### Problem
Could you put the data below into a numbered list, starting with its first line and going on through the line containing "collection date: 1937-05-02", and leave out any blank lines?

### Data shown
+++

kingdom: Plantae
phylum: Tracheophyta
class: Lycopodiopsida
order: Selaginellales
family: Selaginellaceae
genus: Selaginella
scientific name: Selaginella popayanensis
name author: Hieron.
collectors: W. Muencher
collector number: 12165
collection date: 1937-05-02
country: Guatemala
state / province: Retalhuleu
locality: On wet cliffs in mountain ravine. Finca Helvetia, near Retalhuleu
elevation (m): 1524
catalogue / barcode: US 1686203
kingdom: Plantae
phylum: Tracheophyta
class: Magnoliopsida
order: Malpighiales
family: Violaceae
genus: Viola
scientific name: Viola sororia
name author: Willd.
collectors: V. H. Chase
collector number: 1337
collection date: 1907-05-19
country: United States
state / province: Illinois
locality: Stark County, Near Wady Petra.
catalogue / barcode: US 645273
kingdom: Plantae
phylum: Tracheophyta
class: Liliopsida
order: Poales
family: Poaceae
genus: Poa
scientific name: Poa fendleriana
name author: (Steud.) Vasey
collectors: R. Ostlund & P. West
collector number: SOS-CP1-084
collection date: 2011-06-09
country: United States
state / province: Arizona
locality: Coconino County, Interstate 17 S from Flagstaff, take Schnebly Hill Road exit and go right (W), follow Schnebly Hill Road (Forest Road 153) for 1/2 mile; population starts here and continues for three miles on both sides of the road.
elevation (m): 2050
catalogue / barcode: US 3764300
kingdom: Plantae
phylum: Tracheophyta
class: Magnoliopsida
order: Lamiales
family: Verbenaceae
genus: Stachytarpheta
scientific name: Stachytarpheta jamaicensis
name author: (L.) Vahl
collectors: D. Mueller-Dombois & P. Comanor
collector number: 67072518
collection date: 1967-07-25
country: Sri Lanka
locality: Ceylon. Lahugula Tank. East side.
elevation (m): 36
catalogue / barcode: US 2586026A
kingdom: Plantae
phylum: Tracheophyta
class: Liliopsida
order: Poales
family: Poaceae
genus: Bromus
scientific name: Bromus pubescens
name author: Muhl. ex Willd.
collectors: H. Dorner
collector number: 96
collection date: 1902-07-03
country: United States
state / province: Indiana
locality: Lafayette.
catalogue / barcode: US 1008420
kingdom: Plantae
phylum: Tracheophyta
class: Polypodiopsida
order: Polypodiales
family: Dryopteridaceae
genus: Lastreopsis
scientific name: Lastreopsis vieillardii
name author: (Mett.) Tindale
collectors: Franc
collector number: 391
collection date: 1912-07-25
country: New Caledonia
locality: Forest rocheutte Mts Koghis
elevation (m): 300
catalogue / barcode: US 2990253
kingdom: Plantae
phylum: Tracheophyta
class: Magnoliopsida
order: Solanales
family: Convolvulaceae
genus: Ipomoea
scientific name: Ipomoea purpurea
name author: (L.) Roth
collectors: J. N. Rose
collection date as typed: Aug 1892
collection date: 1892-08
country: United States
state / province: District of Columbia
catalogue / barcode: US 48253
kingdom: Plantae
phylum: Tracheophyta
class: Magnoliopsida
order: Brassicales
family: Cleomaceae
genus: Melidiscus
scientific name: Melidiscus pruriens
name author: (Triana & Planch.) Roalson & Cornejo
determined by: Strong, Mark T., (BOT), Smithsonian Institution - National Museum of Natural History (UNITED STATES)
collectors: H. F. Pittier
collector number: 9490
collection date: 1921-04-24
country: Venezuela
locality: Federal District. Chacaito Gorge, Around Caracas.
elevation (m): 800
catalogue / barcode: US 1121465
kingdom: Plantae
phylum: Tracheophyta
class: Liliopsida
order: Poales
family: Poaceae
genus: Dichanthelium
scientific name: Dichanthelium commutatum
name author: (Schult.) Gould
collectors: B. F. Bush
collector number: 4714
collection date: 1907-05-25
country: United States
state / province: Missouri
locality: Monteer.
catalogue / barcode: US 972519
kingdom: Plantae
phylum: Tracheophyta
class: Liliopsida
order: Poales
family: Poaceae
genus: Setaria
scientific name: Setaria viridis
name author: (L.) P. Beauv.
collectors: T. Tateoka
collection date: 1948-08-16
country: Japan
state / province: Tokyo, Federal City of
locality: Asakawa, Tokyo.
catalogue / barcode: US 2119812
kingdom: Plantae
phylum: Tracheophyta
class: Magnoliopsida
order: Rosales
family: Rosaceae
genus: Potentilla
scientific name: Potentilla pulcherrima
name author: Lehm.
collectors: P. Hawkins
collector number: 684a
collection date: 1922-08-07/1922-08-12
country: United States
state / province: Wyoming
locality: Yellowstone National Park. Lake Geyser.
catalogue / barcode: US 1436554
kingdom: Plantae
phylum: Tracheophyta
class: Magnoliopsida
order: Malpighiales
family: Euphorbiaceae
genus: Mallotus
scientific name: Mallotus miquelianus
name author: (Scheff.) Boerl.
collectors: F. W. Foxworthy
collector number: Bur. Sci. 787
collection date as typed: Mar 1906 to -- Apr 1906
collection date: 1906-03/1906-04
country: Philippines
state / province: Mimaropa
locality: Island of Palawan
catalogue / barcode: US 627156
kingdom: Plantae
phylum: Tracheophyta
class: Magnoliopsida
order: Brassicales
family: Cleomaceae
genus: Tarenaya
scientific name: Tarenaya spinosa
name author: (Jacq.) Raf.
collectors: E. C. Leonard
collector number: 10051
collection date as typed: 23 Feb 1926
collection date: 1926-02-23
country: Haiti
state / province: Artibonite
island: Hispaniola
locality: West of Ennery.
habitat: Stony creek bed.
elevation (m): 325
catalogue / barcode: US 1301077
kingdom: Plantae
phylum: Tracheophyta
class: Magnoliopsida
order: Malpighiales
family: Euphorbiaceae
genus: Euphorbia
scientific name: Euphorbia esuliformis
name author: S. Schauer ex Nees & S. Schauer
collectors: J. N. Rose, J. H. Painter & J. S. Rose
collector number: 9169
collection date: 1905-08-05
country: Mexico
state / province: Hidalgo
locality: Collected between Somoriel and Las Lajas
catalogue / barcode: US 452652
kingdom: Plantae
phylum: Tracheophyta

+++

### Written response
1. kingdom: Plantae
2. phylum: Tracheophyta
3. class: Lycopodiopsida
4. order: Selaginellales
5. family: Selaginellaceae
6. genus: Selaginella
7. scientific name: Selaginella popayanensis
8. name author: Hieron.
9. collectors: W. Muencher
10. collector number: 12165
11. collection date: 1937-05-02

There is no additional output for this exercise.